It’s been teased to us before, but here it is in all of it’s – The Aston Martin Vulcan – quite possibly the most outrageous British supercar ever produced.
The track-only special is takes its name from the Vulcan bombers which operated from the former airbase that is now Aston Martin‘s Gaydon plant. This extreme machine is certainly not for the faint of heart. We’ve been looking at the Vulcan via the incredible numbers it offers – here are our five favourite and, as always, beautiful high-res photos too.
12 – the number of cylinders
Aston Martin loves a V12 – the big, silky smooth engines produce a distinctive sound and currently see service in the Vantage, the Vanquish and DB9. The one in the Vulcan, however, is a little more special. While the basic block is much the same as the road going examples, the heavy use of knowledge gained from the brand’s success in sports car racing sees a vast development to the unit. The engine is mounted ahead of the driver, but behind the front wheels for optimum weight distribution. All this sees total power output stand at…
800 – power output in horsepower
…and that’s a conservative estimate. Despite a wild aerodynamic kit, which will inevitably sacrifice a little straight line performance for cornering grip (and therefore quicker lap times), top speed is likely to still beat 200mph. All that power is transmitted to the road via a motorsport derived six-speed sequential gearbox.
The noise it should make getting there, if the preview videos are anything to go by, should be magnificent. The side mounted exhausts will spit flames on downshifts during heavy braking. As if it needed any more visual drama!
1,350 – the Vulcan’s weight in kilos
Remarkably, the car weighs no more than a Volkswagen Golf. This has been achieved through the extensive use of exotic manufacturing materials. The entire chassis is constructed from a carbon fibre tub, while the body panels are made from the same material. With all of this potential for high speeds, some serious brakes are needed, which is why Aston Martin turned to Brembo. The Italian company has produced huge callipers to grip the 380mm carbon ceramic discs, which will help drivers to turn into corners harder and brake later than they thought possible.
24 – the Vulcan’s production run
Upon sitting inside, it’ll be easy to see what a bespoke vehicle the Vulcan is. Much of the dashboard is a single carbon fibre wing, helping the driver to feel cocooned, and focussed on the ‘sawn-off’ steering wheel and digital readout. Lightweight bucket seats keep the driver and passenger snug, while a full roll cage keeps them safe. That limited production run can perhaps go some way to explaining the price, too…
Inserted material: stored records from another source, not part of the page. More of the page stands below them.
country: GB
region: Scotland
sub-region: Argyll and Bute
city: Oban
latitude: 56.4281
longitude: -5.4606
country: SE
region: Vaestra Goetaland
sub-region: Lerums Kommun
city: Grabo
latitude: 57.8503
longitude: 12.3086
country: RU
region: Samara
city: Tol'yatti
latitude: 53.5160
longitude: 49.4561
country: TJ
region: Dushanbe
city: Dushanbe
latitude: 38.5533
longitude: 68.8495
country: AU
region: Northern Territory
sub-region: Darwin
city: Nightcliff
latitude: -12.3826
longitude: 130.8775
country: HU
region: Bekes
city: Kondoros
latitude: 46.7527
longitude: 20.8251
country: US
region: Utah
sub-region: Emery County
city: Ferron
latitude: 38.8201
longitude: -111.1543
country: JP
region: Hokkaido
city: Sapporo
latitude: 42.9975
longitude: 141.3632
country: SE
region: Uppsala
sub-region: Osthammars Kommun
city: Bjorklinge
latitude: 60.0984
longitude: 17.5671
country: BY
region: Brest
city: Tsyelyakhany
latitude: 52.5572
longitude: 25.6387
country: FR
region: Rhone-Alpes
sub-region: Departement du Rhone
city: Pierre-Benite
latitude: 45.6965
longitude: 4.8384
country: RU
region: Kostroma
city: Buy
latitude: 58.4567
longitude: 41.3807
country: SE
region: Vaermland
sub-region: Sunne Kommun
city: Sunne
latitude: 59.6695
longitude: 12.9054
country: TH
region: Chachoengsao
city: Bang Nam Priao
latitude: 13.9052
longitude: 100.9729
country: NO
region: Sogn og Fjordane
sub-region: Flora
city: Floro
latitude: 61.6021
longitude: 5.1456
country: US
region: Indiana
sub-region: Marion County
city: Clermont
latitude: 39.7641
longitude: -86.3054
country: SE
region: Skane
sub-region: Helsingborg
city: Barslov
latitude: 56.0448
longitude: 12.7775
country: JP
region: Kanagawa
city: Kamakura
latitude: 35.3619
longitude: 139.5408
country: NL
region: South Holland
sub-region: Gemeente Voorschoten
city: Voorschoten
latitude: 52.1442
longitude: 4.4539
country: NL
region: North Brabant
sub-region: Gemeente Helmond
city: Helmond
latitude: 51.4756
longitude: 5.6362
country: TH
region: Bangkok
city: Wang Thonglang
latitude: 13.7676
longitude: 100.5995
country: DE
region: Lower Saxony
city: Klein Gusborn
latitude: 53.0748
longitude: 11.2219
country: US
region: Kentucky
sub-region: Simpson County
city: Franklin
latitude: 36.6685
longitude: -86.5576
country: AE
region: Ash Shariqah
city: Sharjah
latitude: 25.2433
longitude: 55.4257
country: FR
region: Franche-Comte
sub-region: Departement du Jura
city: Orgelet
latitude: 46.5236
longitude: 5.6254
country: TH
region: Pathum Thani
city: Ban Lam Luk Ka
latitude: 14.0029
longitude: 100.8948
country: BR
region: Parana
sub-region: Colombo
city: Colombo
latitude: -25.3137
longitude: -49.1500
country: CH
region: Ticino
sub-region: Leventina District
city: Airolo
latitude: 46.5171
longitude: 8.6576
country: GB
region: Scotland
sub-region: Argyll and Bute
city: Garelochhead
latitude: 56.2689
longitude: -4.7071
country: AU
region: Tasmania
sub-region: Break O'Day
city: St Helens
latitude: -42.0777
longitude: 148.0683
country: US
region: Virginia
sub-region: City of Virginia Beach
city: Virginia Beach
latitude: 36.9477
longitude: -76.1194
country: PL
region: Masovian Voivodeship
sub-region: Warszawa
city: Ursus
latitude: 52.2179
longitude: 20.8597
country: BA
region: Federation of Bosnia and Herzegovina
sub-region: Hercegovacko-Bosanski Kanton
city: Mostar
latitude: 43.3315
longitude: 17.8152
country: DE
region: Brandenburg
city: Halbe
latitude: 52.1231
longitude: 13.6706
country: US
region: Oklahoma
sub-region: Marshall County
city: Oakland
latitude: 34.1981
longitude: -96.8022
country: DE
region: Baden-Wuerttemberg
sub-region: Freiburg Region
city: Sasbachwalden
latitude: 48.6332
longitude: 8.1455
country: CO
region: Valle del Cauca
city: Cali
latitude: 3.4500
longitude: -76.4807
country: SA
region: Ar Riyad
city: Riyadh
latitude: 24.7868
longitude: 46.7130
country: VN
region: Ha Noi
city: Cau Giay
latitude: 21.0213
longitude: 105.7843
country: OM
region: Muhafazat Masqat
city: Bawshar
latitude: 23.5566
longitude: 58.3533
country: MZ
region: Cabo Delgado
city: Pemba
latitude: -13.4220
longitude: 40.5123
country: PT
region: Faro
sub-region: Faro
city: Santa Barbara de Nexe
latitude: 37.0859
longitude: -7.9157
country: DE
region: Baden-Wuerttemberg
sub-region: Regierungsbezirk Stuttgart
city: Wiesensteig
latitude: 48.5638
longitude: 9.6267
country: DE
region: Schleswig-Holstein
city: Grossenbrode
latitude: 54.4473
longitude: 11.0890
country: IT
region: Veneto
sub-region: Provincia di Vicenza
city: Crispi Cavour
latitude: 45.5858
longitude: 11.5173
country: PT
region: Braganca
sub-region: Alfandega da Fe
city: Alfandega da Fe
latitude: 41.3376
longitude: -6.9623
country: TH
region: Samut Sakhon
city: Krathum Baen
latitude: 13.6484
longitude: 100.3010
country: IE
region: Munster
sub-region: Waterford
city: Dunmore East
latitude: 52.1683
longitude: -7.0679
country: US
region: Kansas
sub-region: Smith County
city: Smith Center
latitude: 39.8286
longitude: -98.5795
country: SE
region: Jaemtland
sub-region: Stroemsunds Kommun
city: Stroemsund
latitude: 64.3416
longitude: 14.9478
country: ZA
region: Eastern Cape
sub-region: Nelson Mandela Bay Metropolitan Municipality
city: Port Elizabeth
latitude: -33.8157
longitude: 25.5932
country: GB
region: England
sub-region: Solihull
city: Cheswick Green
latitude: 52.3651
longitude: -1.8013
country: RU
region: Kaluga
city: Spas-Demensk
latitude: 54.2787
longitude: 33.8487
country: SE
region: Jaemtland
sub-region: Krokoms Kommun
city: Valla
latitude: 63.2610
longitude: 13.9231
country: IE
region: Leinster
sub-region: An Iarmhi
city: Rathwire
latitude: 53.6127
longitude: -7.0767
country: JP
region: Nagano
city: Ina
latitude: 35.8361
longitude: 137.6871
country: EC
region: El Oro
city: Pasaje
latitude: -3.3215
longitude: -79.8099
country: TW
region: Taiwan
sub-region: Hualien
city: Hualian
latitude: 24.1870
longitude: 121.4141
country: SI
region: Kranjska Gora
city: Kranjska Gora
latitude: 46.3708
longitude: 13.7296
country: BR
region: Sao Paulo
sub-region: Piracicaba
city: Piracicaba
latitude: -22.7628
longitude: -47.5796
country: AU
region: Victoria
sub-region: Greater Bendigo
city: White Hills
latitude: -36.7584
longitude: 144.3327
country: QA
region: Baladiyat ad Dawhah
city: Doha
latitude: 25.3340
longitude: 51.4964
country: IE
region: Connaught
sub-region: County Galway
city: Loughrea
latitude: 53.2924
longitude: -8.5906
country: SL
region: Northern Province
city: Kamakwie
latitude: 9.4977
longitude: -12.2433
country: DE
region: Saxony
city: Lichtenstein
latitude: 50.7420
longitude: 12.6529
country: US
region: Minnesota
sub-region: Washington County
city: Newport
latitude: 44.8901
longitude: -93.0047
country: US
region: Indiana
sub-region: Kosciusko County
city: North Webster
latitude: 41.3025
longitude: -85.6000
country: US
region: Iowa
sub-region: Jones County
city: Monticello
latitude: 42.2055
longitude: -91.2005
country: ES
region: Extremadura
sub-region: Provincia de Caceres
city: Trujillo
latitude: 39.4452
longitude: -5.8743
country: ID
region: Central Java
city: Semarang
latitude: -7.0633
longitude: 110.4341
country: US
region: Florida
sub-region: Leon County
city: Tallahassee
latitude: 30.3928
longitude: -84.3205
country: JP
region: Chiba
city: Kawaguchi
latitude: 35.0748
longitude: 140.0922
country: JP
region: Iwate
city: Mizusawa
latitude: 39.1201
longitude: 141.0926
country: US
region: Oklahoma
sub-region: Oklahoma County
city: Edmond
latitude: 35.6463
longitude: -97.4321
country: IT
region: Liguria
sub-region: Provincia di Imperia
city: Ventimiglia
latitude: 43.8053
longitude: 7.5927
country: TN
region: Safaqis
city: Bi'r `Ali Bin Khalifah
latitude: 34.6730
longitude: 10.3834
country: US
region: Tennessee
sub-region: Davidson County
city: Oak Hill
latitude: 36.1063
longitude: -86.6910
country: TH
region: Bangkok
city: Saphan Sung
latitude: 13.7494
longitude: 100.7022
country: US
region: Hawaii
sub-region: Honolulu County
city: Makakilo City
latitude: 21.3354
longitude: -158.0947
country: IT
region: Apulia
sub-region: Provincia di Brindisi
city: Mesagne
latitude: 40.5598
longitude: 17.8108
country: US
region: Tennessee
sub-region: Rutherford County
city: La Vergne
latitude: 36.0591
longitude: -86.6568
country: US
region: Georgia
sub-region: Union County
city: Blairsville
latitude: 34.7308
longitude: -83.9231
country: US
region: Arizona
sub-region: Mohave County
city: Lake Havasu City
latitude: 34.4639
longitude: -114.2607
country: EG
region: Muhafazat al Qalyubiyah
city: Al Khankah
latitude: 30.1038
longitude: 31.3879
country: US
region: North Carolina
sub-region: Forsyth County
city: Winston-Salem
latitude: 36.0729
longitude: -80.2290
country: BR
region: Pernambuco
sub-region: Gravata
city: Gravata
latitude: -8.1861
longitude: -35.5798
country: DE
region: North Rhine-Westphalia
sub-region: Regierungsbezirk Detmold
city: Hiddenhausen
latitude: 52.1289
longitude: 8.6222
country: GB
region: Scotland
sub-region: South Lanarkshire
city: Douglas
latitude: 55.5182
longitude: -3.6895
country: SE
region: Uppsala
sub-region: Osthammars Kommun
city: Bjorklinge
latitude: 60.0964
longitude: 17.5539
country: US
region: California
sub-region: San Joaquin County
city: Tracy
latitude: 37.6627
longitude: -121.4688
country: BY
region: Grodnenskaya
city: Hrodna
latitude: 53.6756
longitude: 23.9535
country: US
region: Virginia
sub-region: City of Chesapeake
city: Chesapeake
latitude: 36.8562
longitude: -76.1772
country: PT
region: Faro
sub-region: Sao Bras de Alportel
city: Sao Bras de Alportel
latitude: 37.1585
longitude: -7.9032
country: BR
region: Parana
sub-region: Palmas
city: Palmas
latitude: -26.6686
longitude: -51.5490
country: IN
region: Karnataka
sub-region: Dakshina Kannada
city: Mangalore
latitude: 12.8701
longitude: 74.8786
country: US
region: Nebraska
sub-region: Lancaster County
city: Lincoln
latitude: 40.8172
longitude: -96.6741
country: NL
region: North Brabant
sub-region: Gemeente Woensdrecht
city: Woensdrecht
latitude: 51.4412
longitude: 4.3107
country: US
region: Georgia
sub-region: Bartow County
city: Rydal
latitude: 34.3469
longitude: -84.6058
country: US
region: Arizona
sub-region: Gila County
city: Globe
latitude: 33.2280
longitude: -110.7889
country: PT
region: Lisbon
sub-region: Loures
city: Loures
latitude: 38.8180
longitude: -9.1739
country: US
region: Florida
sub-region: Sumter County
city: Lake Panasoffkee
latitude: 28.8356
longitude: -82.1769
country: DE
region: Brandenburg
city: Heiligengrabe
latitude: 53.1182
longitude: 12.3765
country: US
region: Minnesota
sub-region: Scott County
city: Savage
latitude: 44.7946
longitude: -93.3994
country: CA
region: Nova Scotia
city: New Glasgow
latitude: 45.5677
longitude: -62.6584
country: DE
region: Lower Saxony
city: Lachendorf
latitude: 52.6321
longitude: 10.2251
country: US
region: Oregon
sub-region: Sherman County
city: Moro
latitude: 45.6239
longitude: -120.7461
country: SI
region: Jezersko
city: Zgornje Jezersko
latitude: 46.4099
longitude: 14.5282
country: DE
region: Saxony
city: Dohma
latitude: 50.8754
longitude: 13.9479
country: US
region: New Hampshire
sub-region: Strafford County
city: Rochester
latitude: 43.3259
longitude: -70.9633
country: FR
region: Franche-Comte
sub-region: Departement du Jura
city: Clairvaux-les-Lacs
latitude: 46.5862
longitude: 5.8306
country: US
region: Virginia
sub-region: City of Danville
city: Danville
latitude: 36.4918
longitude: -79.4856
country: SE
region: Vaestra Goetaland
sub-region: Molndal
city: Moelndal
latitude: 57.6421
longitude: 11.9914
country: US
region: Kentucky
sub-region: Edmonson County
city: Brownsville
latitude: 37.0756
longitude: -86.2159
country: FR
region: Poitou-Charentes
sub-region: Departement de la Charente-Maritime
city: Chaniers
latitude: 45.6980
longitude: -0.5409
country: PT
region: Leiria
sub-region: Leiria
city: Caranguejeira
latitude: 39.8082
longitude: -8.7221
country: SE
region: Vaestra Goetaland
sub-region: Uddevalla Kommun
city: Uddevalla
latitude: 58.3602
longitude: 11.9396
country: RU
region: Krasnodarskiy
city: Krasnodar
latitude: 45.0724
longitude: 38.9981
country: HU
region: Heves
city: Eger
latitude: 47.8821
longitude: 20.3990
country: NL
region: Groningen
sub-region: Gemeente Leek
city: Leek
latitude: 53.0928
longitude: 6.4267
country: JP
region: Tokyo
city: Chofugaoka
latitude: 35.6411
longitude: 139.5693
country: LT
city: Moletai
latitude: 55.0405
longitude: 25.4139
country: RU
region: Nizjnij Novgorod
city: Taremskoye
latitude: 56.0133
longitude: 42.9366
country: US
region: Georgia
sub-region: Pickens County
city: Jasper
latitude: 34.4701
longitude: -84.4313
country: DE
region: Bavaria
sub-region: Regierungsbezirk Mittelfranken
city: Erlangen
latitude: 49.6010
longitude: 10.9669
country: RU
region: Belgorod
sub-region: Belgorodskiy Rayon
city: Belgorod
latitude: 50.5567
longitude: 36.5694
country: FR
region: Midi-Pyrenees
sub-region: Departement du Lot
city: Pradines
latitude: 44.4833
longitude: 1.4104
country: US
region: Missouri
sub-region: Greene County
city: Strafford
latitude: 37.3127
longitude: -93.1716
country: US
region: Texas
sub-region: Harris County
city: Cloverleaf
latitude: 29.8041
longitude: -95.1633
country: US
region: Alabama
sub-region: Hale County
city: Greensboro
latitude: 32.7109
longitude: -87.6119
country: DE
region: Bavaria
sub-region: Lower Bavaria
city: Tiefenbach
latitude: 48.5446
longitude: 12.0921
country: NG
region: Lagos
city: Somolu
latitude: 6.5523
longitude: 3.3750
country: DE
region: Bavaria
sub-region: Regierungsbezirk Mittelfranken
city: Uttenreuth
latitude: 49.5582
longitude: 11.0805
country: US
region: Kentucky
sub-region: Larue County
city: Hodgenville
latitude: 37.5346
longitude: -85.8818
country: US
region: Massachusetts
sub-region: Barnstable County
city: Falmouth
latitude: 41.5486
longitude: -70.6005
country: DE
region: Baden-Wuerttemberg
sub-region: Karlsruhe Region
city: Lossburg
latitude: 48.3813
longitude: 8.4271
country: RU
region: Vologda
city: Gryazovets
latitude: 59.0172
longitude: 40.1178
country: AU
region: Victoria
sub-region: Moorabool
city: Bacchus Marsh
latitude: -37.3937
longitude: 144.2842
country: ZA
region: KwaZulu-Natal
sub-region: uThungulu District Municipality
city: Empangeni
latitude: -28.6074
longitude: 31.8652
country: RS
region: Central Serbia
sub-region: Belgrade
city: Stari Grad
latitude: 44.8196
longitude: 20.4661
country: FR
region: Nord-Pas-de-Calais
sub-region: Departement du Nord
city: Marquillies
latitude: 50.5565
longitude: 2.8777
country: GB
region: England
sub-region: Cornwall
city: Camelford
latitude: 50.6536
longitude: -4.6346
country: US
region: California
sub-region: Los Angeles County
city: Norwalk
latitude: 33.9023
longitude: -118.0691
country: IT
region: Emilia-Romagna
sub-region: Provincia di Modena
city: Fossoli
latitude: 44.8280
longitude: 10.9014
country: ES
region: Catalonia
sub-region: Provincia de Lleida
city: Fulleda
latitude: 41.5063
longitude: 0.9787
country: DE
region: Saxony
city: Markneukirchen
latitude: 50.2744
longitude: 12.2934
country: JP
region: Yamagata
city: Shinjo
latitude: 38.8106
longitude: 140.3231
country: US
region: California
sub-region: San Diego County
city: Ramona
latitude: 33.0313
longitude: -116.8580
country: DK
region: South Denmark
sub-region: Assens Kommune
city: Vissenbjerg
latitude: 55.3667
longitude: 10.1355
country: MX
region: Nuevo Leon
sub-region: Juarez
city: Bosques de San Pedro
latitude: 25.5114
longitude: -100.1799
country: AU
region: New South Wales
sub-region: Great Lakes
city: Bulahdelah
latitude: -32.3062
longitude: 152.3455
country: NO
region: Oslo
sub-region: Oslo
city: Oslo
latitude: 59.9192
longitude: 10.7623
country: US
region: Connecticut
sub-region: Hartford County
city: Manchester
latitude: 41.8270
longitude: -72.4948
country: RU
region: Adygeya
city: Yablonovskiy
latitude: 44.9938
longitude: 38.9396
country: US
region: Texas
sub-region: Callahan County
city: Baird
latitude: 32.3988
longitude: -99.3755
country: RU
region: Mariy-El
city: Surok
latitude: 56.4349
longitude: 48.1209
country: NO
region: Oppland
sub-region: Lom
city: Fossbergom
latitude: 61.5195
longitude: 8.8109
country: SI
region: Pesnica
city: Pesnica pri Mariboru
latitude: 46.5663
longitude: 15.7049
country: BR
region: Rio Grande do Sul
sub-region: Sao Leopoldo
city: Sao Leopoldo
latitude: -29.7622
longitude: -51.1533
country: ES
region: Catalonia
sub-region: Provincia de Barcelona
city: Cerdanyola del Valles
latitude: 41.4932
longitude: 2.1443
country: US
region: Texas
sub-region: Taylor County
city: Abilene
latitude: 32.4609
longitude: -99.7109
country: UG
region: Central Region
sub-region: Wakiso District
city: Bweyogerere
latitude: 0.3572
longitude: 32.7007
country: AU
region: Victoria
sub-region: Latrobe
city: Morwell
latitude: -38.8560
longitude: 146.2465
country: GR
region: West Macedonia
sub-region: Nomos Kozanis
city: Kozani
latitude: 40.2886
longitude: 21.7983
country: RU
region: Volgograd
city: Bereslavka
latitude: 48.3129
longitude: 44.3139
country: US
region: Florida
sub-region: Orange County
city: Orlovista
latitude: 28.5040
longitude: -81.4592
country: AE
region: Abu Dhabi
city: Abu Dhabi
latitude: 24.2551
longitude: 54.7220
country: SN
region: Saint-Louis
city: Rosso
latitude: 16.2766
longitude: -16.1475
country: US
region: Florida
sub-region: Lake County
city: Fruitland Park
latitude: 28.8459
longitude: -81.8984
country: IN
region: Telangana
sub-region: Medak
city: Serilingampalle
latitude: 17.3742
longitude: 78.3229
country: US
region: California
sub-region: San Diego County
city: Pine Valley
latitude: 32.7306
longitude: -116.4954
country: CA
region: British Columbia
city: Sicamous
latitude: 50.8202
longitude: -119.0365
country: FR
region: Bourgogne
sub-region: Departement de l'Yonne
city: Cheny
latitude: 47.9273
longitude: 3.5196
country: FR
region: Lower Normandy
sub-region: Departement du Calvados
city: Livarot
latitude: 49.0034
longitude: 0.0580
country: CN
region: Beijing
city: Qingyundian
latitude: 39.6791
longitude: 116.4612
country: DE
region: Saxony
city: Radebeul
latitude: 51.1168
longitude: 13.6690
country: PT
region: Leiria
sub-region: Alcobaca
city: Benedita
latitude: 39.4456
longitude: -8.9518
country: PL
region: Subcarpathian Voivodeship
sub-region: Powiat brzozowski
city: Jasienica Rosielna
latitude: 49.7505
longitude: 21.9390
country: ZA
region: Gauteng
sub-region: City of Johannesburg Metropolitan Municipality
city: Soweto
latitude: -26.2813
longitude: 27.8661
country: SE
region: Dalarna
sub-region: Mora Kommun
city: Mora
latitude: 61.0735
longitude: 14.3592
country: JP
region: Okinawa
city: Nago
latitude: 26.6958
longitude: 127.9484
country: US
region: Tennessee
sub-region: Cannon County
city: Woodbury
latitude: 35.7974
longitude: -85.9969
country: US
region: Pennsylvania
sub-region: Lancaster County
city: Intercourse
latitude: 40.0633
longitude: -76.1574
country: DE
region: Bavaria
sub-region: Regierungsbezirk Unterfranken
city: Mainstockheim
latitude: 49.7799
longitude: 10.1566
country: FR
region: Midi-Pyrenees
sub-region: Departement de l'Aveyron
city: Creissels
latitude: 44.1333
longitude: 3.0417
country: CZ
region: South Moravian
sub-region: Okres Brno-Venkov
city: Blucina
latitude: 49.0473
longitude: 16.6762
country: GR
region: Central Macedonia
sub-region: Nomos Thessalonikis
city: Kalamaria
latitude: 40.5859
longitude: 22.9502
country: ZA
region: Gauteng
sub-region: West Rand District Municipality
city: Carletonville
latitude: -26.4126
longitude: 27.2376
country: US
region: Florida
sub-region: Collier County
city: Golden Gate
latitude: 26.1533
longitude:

1.8 million – the price in Pounds Sterling
If you’re not intimidated enough by the monstrous engine, flame-spitting exhaust and the incredible rarity, then perhaps the astronomical price might seal the deal. It includes full race driving instruction from Darren Turner – Aston Martin racing driver and former winner of the Le Mans 24 hours. As well as training in some of Aston’s less extreme models, it is possible to spend time in Turner’s simulator, to gain extra knowledge and techniques in a safe environment away from the track.